Records to process: Begin
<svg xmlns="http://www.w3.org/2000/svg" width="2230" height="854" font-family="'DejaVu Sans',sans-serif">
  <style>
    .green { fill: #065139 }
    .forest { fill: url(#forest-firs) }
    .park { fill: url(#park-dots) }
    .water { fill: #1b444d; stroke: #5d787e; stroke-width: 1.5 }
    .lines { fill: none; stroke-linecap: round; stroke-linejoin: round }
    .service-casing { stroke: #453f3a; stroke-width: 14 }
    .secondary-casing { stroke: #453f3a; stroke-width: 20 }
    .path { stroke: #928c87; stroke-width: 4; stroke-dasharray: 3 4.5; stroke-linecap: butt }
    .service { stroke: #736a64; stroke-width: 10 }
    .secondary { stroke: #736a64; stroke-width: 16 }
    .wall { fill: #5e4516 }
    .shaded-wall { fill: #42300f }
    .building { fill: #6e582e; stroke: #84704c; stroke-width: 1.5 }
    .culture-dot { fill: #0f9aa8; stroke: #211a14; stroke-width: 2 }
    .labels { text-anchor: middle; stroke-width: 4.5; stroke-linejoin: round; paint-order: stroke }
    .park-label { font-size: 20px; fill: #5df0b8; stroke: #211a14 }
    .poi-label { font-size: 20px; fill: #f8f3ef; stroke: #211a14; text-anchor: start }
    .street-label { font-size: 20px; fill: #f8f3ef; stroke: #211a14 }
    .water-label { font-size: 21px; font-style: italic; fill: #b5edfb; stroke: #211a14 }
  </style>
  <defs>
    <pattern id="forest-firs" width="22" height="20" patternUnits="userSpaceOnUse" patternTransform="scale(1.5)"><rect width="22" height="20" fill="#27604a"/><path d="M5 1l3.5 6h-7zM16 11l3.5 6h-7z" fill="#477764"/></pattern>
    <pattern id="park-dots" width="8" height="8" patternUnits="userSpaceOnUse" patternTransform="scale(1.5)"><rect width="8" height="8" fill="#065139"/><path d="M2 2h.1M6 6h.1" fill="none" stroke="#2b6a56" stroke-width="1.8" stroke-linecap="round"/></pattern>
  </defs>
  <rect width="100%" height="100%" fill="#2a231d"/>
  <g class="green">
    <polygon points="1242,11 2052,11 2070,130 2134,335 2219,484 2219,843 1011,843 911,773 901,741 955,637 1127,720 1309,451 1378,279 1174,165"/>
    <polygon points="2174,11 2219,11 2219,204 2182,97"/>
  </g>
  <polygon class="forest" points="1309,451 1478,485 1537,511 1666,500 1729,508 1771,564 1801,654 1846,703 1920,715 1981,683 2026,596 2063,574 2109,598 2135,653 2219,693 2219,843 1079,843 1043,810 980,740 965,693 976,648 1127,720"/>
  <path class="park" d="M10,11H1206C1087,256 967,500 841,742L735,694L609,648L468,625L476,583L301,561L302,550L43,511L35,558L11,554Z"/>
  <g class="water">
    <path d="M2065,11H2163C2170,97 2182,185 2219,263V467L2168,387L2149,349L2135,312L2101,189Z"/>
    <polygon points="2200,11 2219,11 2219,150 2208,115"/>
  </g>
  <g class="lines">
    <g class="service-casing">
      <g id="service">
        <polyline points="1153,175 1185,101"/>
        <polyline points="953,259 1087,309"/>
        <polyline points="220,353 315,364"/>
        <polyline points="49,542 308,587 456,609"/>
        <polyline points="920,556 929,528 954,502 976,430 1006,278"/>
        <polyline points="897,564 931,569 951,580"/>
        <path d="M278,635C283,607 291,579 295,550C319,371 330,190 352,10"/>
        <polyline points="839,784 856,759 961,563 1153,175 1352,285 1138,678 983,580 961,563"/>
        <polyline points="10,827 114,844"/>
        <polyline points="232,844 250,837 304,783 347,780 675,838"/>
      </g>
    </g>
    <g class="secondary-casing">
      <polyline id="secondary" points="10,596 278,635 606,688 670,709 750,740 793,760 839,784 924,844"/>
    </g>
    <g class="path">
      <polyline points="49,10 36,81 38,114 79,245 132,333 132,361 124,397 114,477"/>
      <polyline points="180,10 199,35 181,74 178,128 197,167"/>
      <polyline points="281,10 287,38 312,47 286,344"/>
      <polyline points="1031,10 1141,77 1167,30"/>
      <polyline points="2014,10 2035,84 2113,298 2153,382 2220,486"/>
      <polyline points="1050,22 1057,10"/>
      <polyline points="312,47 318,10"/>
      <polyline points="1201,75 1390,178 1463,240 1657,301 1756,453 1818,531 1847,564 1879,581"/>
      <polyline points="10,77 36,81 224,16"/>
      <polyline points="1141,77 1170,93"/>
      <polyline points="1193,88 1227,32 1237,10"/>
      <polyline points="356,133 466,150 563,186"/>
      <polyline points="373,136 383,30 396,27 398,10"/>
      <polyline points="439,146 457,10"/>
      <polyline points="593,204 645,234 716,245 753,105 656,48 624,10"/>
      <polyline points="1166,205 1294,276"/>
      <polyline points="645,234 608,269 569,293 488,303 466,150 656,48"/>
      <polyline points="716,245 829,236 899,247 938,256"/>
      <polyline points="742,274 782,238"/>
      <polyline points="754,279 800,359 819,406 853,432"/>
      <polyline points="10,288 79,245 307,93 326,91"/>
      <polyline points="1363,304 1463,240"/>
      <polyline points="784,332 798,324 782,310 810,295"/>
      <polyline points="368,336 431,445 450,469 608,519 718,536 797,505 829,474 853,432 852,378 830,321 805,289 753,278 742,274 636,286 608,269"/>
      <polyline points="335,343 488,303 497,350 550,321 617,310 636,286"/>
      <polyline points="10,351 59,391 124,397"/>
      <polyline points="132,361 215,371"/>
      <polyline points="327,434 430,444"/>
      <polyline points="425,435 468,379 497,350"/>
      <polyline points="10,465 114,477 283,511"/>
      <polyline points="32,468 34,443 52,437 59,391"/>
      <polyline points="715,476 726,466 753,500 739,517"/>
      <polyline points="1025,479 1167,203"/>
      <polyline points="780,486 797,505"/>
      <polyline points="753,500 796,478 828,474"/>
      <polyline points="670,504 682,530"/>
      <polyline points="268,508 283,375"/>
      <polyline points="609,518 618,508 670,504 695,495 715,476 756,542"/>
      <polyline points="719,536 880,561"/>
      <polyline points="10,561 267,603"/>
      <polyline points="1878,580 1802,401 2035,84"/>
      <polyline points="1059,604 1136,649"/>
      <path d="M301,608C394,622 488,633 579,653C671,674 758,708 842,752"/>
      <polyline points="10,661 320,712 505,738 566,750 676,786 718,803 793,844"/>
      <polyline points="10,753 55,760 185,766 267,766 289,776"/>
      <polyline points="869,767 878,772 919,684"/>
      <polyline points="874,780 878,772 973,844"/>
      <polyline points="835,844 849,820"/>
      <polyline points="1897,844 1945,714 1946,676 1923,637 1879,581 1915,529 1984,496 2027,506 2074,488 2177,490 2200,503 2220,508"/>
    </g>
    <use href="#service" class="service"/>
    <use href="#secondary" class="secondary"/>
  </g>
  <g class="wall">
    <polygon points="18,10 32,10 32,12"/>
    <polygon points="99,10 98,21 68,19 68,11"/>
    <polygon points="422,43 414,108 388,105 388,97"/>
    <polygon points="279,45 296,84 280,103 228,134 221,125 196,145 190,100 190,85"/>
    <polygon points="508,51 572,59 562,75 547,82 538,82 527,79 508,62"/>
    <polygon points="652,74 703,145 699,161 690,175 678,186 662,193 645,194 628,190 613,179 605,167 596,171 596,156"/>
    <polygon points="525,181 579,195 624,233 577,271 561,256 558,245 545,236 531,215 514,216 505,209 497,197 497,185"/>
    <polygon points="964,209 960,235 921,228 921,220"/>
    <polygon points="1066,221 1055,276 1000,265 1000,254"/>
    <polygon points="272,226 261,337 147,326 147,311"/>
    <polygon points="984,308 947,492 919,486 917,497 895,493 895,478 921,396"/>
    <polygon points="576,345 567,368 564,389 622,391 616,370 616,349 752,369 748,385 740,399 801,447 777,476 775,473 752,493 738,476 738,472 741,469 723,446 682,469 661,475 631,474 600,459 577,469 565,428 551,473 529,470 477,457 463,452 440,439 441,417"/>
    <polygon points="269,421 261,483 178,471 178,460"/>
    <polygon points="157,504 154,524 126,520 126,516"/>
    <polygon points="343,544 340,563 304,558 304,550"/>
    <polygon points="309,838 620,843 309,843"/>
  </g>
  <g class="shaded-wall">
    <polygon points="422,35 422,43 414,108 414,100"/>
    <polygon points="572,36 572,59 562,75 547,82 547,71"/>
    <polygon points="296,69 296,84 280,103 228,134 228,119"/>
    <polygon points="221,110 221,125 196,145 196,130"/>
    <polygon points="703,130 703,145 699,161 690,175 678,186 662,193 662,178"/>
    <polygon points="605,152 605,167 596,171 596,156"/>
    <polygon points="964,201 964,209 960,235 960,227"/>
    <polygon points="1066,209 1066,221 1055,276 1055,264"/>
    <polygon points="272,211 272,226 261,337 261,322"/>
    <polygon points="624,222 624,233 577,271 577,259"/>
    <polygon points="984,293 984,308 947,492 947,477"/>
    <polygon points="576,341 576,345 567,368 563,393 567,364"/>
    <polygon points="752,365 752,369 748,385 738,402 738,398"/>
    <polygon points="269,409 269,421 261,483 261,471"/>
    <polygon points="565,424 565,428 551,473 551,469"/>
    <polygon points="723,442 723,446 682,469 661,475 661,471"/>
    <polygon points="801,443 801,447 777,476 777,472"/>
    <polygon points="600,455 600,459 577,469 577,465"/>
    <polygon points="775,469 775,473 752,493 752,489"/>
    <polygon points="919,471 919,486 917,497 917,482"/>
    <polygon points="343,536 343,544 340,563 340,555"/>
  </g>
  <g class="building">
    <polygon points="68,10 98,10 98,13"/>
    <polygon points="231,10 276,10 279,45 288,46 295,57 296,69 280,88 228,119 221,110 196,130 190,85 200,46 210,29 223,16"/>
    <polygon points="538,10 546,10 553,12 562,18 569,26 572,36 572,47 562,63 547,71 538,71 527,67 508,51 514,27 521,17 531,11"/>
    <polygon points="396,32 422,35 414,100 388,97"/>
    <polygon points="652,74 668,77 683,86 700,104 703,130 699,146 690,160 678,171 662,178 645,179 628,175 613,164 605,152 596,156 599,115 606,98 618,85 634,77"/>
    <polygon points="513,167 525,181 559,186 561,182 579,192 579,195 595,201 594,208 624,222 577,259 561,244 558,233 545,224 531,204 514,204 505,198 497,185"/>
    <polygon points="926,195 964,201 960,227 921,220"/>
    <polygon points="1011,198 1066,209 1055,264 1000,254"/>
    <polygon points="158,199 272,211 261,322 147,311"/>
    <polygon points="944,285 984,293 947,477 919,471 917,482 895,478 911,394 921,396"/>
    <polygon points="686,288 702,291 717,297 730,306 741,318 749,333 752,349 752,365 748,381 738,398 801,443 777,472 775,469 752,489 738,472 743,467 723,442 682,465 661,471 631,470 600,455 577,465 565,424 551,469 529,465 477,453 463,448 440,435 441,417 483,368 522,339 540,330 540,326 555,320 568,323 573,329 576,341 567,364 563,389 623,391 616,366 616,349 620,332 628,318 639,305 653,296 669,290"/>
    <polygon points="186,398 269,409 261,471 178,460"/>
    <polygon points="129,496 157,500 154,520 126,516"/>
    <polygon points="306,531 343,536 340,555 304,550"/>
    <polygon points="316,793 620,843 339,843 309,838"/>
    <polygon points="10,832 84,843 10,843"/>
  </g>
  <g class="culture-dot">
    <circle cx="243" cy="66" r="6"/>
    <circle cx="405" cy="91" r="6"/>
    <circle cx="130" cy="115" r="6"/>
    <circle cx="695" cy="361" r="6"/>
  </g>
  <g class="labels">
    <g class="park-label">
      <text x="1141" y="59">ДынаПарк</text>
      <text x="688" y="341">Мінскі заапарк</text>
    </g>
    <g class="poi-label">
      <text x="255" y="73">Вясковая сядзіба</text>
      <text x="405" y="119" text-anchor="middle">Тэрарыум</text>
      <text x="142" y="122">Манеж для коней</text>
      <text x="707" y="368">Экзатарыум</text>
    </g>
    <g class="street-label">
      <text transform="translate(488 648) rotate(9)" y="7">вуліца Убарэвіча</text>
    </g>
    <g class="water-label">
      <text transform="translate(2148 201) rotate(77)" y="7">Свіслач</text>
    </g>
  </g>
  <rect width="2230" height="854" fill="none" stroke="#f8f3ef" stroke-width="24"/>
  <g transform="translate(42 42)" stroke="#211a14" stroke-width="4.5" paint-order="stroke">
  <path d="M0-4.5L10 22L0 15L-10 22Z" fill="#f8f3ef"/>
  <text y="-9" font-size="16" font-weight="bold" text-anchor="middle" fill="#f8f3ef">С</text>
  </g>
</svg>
Records to process: End
Records to process: Begin
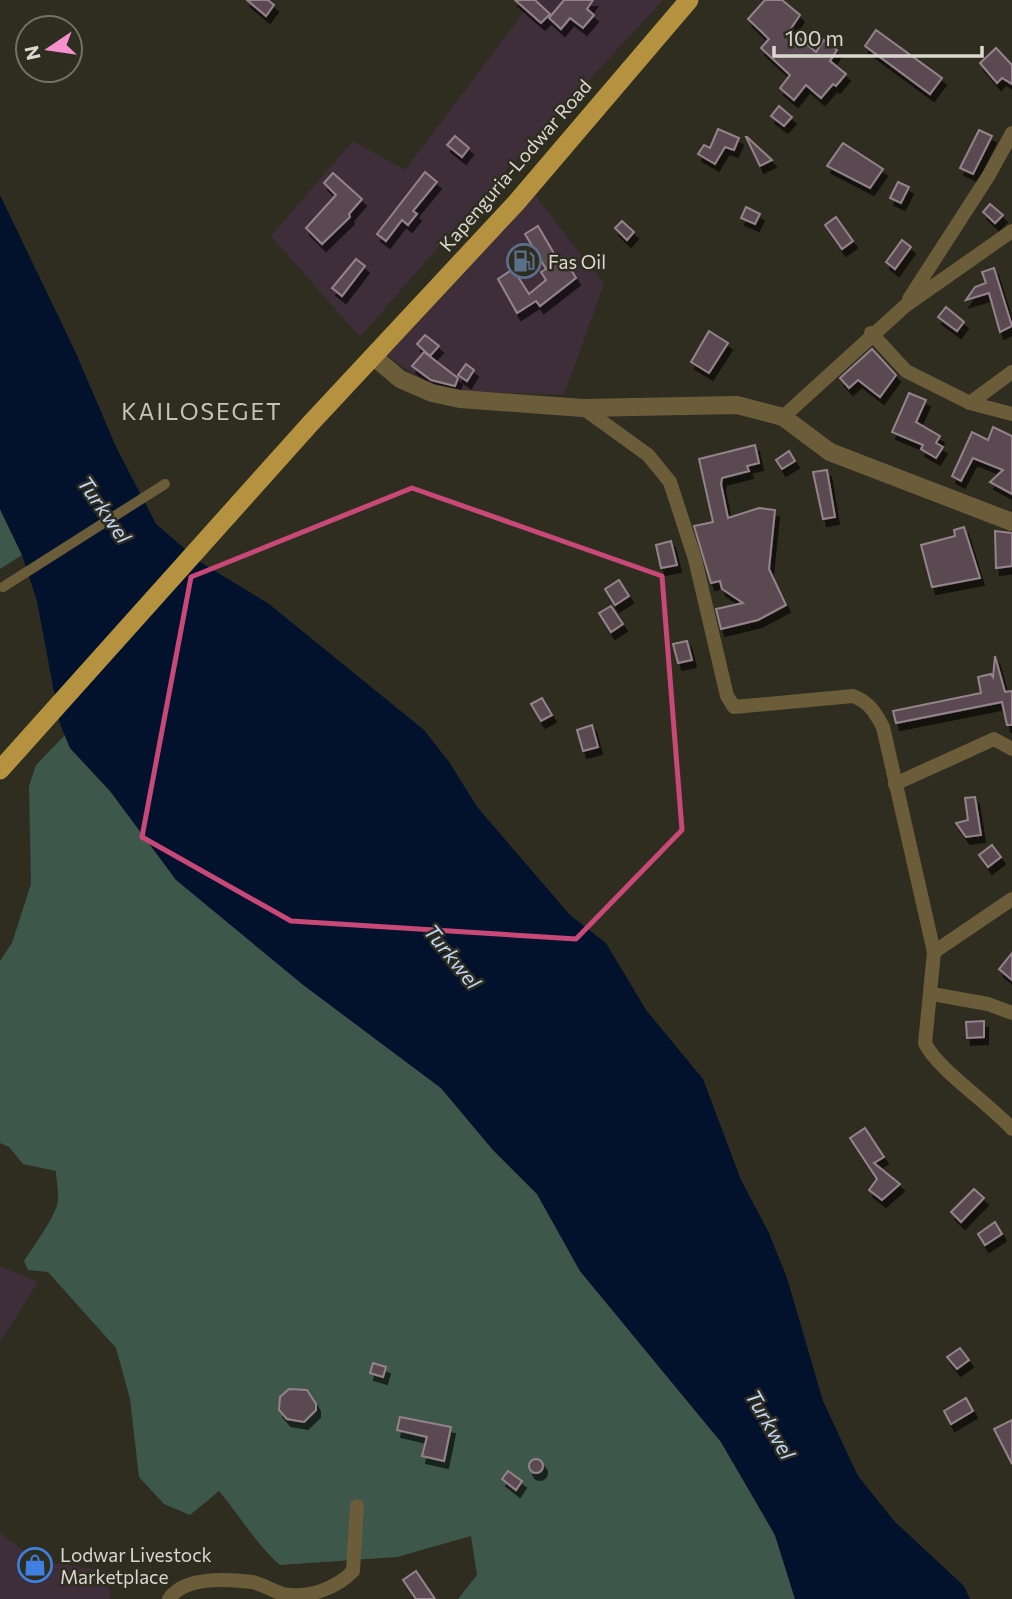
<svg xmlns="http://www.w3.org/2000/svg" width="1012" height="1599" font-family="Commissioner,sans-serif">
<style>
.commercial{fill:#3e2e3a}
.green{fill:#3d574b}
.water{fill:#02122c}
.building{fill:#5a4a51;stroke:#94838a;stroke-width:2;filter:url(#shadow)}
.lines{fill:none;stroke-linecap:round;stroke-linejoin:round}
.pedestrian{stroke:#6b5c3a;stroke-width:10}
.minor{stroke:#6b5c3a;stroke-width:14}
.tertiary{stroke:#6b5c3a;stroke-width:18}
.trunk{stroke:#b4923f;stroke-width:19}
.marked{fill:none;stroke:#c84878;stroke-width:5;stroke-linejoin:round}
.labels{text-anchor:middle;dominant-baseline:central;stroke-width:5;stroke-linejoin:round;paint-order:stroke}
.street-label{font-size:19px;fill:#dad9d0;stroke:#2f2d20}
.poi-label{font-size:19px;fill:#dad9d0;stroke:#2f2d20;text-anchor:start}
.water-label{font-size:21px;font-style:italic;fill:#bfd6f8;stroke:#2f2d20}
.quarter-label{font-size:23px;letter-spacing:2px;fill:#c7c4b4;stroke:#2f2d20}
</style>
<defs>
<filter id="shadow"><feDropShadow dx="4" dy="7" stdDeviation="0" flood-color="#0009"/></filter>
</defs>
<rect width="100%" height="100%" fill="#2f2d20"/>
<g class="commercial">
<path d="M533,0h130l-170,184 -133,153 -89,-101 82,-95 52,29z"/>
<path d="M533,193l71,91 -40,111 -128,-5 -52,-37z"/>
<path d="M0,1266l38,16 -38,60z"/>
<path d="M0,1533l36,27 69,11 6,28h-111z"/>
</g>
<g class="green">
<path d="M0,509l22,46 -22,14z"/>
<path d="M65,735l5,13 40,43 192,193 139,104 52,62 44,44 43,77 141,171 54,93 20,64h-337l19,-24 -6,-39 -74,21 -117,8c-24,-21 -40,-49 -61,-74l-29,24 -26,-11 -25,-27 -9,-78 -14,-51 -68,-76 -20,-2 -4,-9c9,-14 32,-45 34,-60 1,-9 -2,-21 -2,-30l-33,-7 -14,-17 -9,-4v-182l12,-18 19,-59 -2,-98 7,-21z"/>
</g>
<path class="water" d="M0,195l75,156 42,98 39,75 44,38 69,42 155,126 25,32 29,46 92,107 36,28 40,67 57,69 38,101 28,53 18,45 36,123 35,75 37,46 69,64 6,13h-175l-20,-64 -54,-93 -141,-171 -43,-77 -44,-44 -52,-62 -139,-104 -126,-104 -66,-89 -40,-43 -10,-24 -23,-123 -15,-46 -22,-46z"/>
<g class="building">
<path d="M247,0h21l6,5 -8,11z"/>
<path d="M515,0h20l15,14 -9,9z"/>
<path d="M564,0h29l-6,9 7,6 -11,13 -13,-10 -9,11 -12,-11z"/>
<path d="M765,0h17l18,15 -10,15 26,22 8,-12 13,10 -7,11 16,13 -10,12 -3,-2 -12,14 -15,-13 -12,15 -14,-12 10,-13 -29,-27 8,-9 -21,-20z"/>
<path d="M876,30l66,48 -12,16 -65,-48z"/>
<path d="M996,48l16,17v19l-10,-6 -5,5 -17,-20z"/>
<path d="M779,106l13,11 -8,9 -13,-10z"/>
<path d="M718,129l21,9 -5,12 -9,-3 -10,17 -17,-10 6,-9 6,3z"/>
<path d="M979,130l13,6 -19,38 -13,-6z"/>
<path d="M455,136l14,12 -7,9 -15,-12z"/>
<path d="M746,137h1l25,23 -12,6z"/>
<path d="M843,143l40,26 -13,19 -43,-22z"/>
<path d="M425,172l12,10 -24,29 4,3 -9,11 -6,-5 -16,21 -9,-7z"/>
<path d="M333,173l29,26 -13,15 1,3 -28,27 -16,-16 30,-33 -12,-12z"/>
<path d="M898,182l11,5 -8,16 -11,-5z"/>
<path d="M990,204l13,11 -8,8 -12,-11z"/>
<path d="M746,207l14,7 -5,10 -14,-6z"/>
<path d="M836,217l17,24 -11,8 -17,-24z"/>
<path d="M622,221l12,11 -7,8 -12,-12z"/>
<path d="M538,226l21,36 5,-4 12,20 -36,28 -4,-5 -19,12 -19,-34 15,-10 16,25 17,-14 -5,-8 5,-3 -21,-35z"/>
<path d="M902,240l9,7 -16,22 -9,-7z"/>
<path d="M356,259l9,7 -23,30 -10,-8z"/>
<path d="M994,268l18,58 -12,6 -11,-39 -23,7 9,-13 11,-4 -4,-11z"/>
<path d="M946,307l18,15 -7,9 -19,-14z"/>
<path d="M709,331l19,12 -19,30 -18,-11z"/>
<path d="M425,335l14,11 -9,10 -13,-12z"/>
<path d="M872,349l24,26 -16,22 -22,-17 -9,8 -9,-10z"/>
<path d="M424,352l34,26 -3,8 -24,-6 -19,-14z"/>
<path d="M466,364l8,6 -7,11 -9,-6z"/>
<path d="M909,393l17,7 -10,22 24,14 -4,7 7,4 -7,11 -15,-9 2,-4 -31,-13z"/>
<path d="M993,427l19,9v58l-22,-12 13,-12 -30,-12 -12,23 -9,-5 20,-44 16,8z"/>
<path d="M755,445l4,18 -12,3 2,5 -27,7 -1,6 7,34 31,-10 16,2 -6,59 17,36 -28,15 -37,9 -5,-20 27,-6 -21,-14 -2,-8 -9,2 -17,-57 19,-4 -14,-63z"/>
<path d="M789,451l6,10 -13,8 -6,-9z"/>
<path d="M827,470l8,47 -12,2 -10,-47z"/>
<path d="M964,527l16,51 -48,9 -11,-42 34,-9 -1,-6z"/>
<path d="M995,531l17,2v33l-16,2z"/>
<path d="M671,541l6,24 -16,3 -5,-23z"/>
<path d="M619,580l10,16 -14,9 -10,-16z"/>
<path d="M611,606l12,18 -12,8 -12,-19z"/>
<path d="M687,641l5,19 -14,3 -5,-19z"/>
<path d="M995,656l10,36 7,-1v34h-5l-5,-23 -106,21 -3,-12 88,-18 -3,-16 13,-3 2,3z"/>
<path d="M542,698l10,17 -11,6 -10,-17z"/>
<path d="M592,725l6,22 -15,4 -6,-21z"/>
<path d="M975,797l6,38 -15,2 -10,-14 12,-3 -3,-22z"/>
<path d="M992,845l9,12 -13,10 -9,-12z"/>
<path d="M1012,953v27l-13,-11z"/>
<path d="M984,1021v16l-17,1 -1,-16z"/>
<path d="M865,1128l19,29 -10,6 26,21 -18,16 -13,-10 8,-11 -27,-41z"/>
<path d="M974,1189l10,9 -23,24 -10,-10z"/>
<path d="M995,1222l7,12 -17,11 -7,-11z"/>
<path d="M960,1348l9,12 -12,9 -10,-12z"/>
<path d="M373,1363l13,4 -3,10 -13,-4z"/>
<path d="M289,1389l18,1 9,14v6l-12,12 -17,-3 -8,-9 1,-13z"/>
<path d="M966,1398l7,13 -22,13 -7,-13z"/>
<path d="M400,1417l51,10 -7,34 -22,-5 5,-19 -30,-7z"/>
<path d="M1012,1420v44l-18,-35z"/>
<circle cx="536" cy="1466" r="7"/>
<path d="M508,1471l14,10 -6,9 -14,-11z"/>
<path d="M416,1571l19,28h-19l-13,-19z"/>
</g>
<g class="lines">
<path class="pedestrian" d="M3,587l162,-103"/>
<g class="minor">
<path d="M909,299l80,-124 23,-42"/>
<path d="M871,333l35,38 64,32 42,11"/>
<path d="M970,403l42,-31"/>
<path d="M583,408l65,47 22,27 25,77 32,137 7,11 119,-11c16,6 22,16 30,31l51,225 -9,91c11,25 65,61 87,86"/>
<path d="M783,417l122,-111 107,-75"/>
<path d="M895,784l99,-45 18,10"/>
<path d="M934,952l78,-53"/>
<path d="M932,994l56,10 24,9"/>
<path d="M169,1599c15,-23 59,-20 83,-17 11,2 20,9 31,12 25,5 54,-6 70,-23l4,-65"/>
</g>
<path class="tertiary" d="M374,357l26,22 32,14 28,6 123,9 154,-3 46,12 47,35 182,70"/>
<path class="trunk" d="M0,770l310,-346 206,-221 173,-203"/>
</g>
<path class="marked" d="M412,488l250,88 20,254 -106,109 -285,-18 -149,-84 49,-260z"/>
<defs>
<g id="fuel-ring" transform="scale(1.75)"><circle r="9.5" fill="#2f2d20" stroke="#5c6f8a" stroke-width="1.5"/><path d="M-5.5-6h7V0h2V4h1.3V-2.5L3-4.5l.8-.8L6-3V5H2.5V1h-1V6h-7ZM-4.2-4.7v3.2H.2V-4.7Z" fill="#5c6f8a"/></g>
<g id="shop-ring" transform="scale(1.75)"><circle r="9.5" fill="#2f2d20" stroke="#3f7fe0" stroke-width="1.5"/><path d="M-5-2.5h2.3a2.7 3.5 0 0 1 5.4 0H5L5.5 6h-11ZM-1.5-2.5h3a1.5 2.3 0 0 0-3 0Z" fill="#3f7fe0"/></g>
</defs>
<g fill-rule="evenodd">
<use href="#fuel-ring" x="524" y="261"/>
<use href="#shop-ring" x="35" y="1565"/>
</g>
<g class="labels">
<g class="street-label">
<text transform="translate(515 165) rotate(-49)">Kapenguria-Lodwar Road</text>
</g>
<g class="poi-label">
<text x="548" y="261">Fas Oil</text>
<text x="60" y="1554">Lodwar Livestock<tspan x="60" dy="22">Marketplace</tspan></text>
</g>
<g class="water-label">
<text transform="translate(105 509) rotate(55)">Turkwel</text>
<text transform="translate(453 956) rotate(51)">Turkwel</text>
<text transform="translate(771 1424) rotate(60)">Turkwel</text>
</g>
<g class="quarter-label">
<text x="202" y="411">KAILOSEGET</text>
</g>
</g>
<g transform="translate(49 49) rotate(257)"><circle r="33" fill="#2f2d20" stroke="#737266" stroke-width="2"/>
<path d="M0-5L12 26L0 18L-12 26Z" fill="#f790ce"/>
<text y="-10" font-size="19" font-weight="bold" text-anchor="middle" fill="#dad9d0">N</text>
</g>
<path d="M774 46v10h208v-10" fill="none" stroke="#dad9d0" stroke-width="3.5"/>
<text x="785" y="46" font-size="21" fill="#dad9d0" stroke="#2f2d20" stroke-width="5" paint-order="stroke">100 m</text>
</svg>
Records to process: End
-- What is required --
Your answer should consist of all lines above that include the string "weight".

-- Written solution --
  <text y="-9" font-size="16" font-weight="bold" text-anchor="middle" fill="#f8f3ef">С</text>
<text y="-10" font-size="19" font-weight="bold" text-anchor="middle" fill="#dad9d0">N</text>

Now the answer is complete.